I hope Ryan has read The Prince [bb.com] to get practical advice on the international politics that HavenCo desires to enter. Best of luck.
--

Artificial structure = land?

[hpa]

There seems to me to be one fundamental hole in Sealand's claim of sovereignty: their claim of Sealand as a territory (land). International law principles such as they claim (midline principle, for example) only apply to populated land. However, Sealand, being an artificial structure, could just as easily be qualified as a vessel (ship), in which case it is merely an abandoned, now salvaged, vessel anchored in what was once international waters, and now is British territorial waters. Since Sealand isn't likely to move, it's stuck there.

Ships in international waters are subject to the laws of their country of registry; ships in territorial waters, however, are also subject to the laws of the country in whose territorial waters they are operating.

Felixstowe

[Andy Dodd]

A number of people (including Ryan himself) have mentioned the importance of Felixstowe. Britain isn't going to let ANY armed ship from an even slightly untrusted country near that port. The only non-British armed ship that MIGHT be able to get near Felixstowe would be one belonging to the US Navy. (Since the US and UK trust each other a grat deal.) But the US would most likely not conduct military action against Sealand, it would be a PR nightmare.

Relying on the UK for protection

[tmu]

Fascinating answers. I really appreciated getting the detailed (if somewhat repititious) view of the whole thing.

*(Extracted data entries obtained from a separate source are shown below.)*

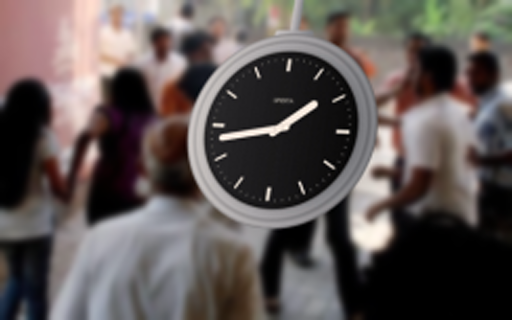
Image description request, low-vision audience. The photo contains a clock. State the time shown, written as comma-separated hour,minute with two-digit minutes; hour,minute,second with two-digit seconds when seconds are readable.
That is 1,43
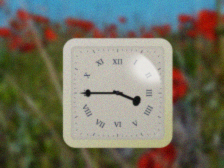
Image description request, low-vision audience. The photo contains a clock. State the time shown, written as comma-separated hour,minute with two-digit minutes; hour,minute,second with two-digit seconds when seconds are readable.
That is 3,45
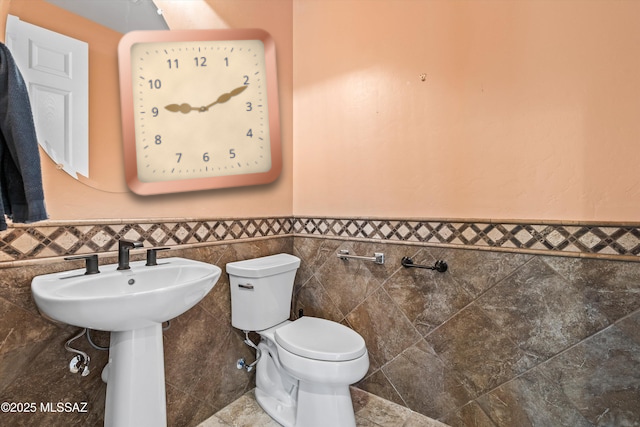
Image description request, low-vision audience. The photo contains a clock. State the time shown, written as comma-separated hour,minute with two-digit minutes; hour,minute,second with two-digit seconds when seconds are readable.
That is 9,11
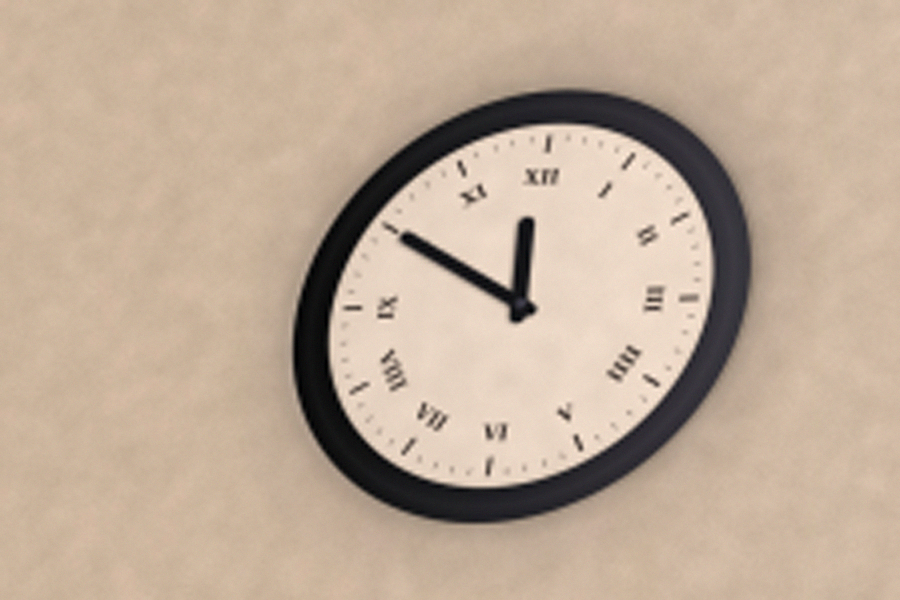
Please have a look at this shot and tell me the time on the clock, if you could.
11:50
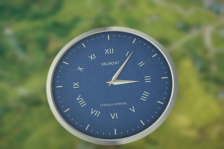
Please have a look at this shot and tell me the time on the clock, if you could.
3:06
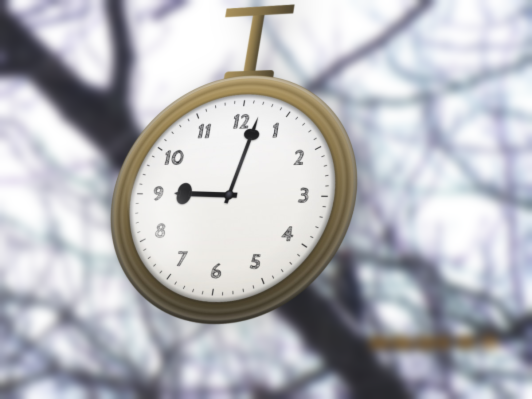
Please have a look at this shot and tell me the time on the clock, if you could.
9:02
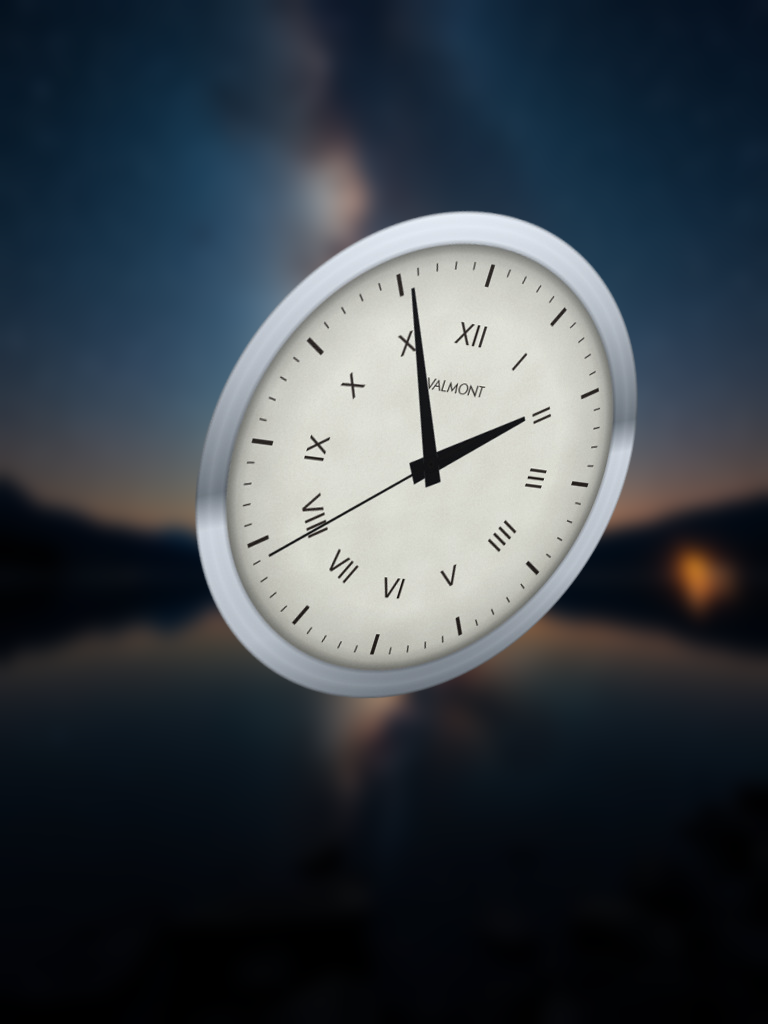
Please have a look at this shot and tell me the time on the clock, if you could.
1:55:39
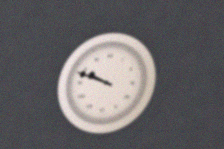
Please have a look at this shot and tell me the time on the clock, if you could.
9:48
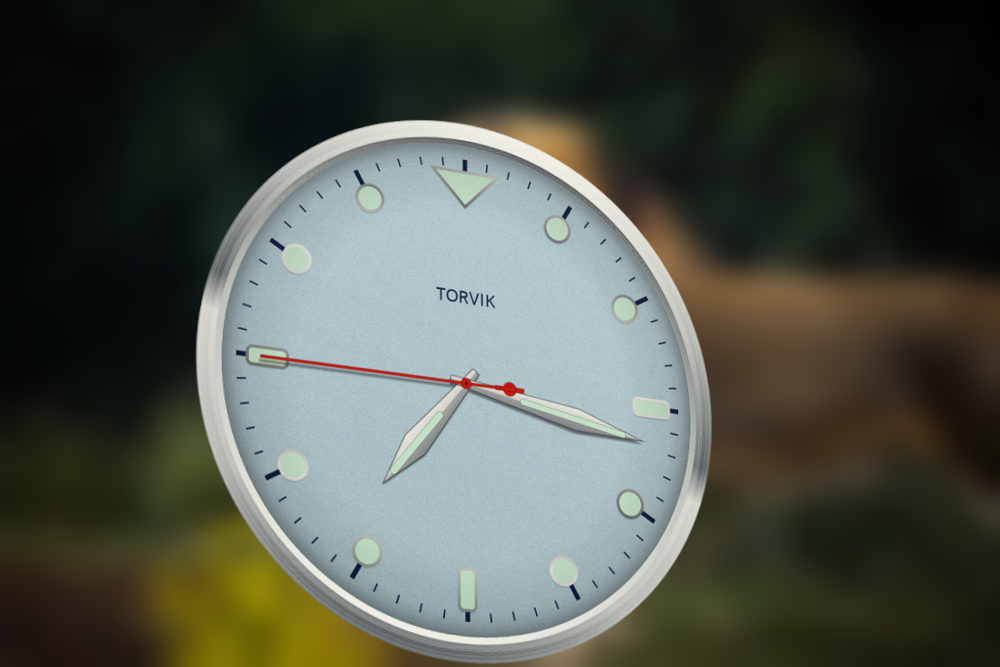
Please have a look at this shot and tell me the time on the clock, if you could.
7:16:45
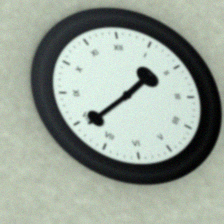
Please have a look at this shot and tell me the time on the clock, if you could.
1:39
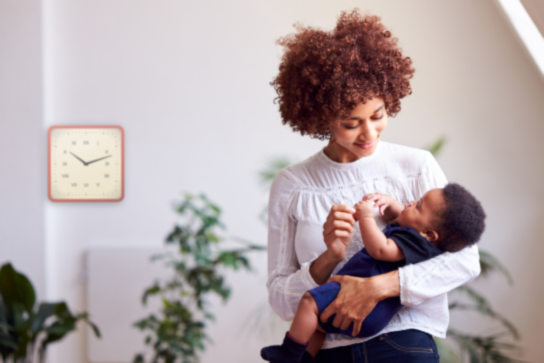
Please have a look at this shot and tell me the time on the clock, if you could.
10:12
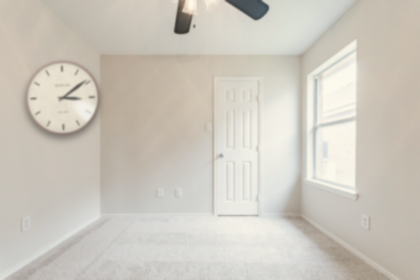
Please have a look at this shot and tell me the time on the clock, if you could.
3:09
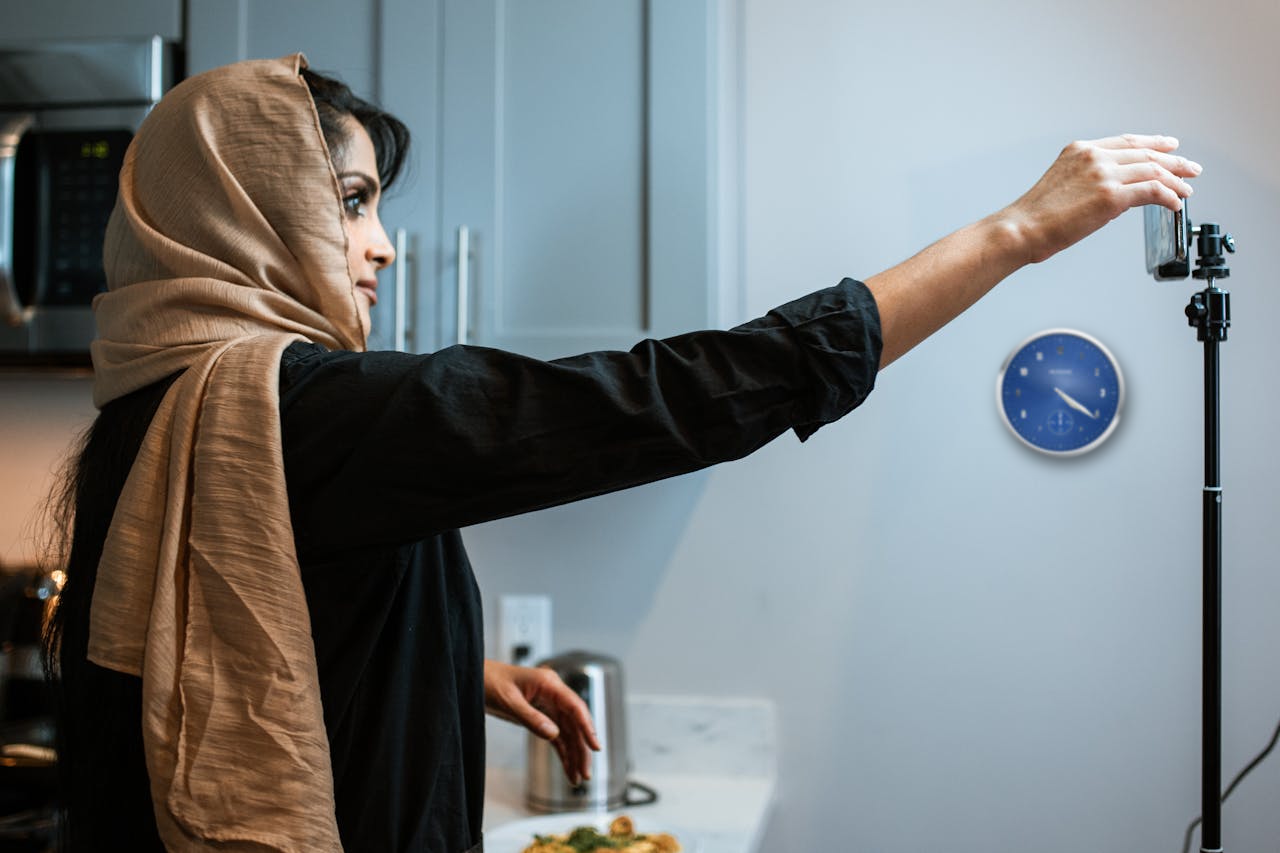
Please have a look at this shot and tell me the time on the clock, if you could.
4:21
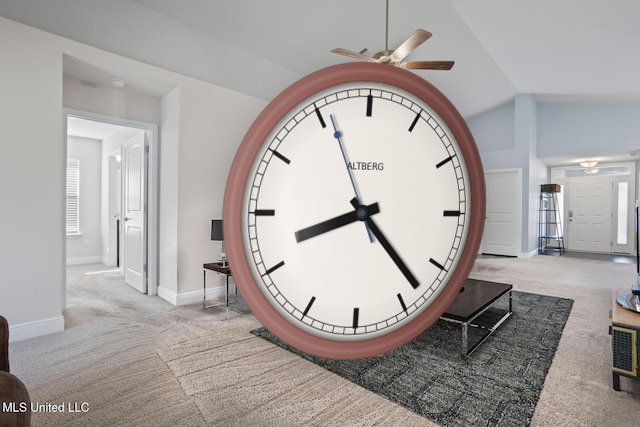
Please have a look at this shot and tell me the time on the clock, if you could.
8:22:56
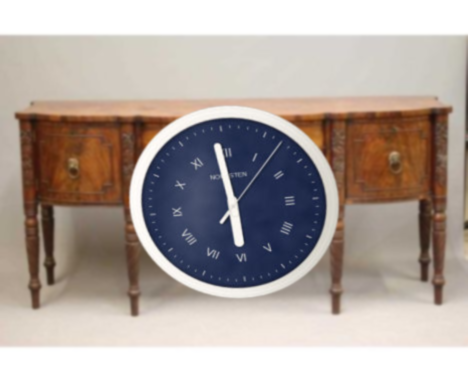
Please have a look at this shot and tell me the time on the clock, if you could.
5:59:07
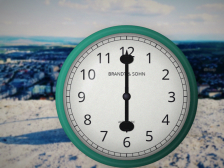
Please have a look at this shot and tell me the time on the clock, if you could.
6:00
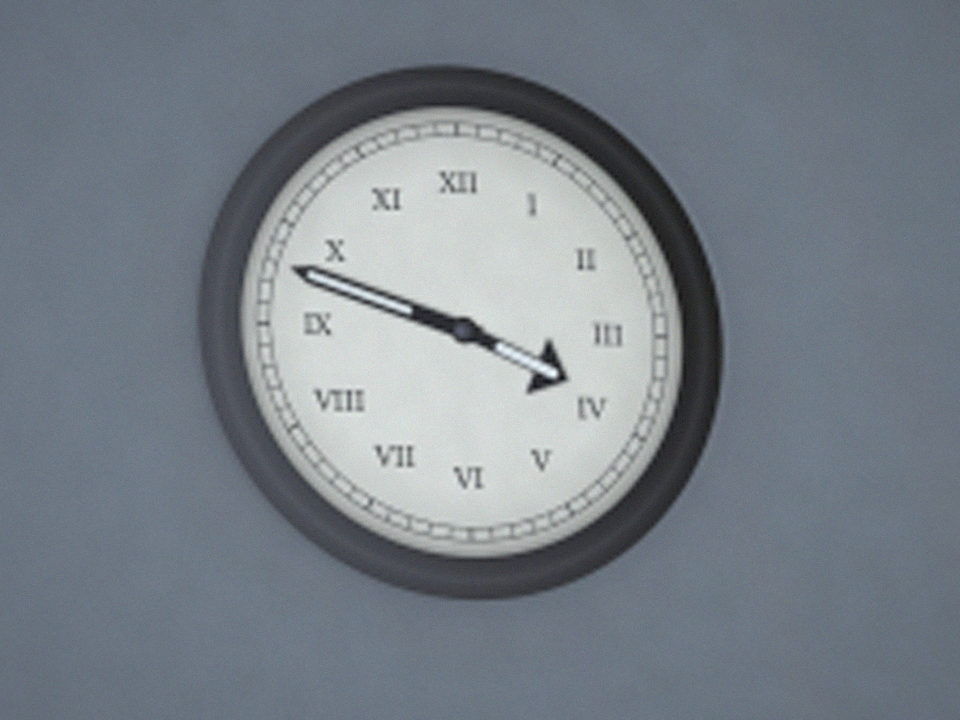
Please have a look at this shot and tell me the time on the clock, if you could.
3:48
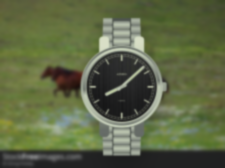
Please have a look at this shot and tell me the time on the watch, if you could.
8:08
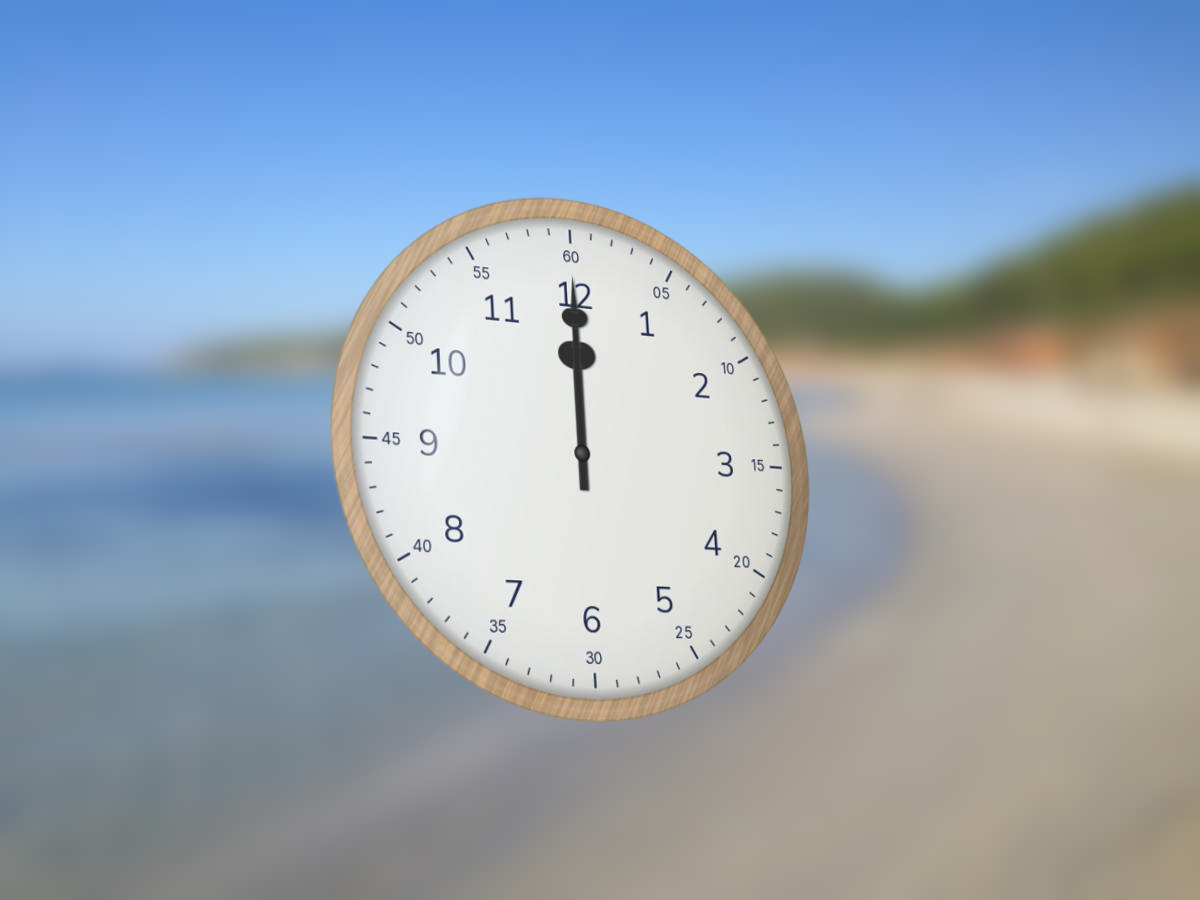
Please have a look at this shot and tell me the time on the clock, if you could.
12:00
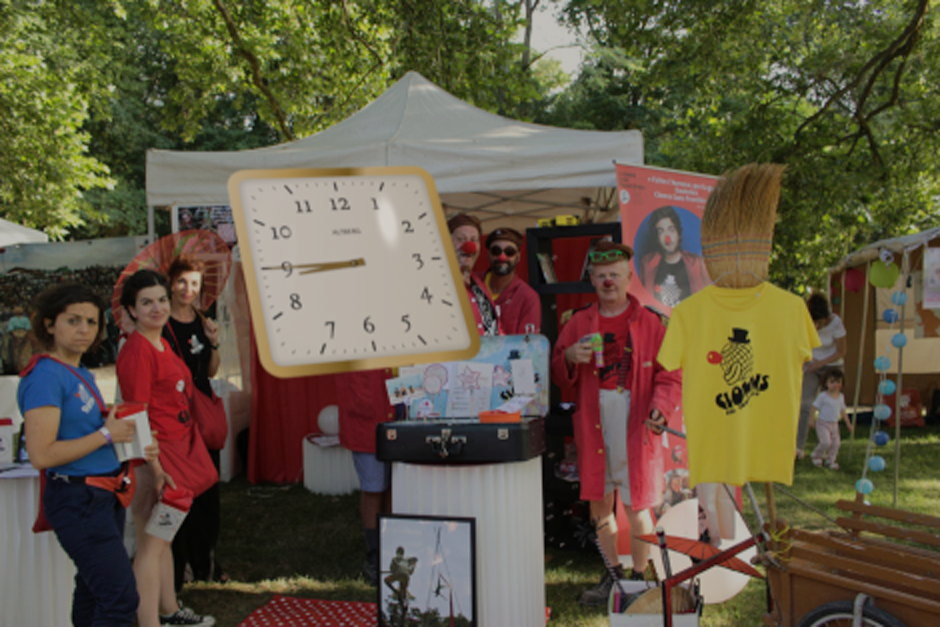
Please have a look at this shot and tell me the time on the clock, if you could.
8:45
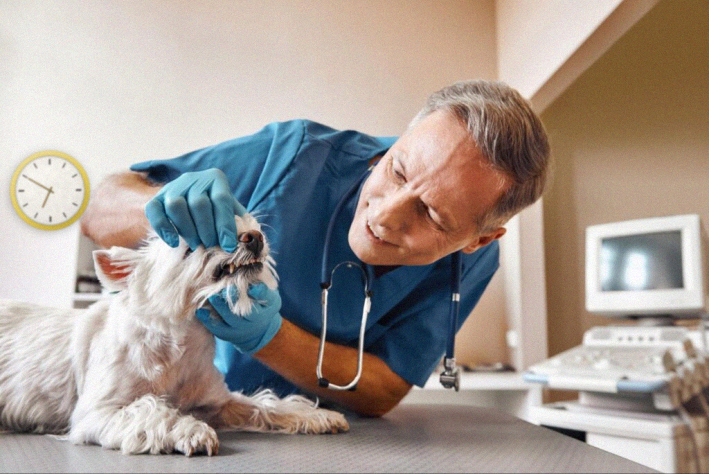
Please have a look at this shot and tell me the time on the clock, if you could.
6:50
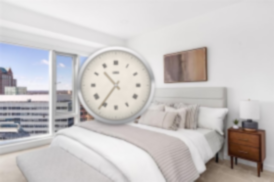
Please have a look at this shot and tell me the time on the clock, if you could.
10:36
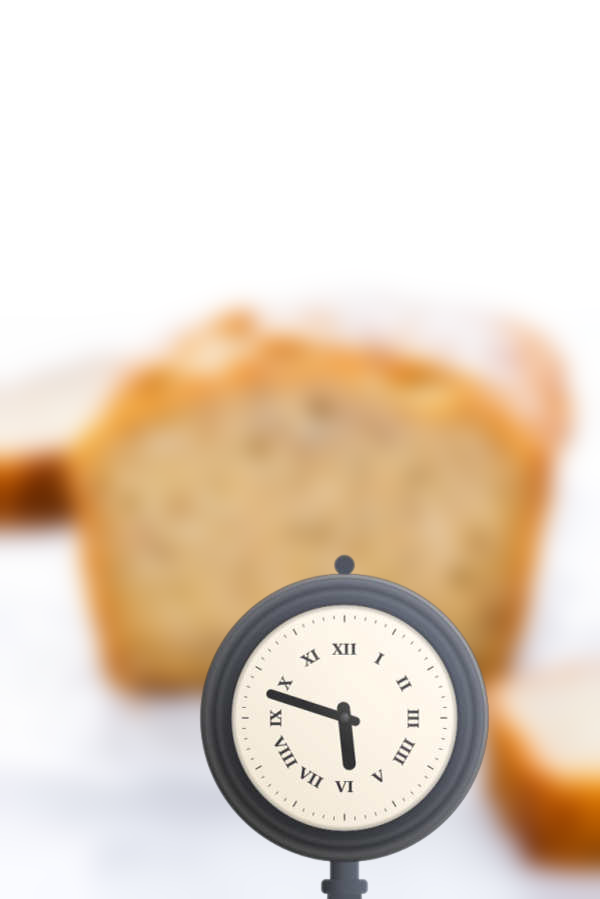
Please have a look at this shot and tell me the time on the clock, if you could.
5:48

For me, the most interesting aspect is how much Havenco and Sealand are relying on the UK to protect it's (now) territorial waters and container port for them. This makes complete sense, but it's not something i'd thought of before. It will be very interesting to see how this develops.

Final kvetch: child pornography. This one is just too vague to be enforceable, even within jurisdictions that have a larger body of law to clarify this. If Havenco works out, I think that this clause will cause trouble eventually.

Re:I dunno...

[Ex Machina]

Please. The CIA would fund {Islamic Terrorists, Irish Terrorists, Russian Mafia Goons} to do it for them in exchange for {guns, drugs, money}.

Seriously. I think the most successful attack against a place like this would be EMF type stuff. Are their boxes in Faraday cages (as seen in Enemy of the State).

That also makes me wonder if they plan to shield against Tempest / Van Eck attacks. Although it would seem that anyone listening "Van Eck"-style would be obvious to the isolated Sealanders. Let's not forget that probably don't have equipment for detecting underwater stuff like subs and ROV's. And Tempest would be easy in the North Sea because the Sealanders are the only RF source around. (wow that wandered!)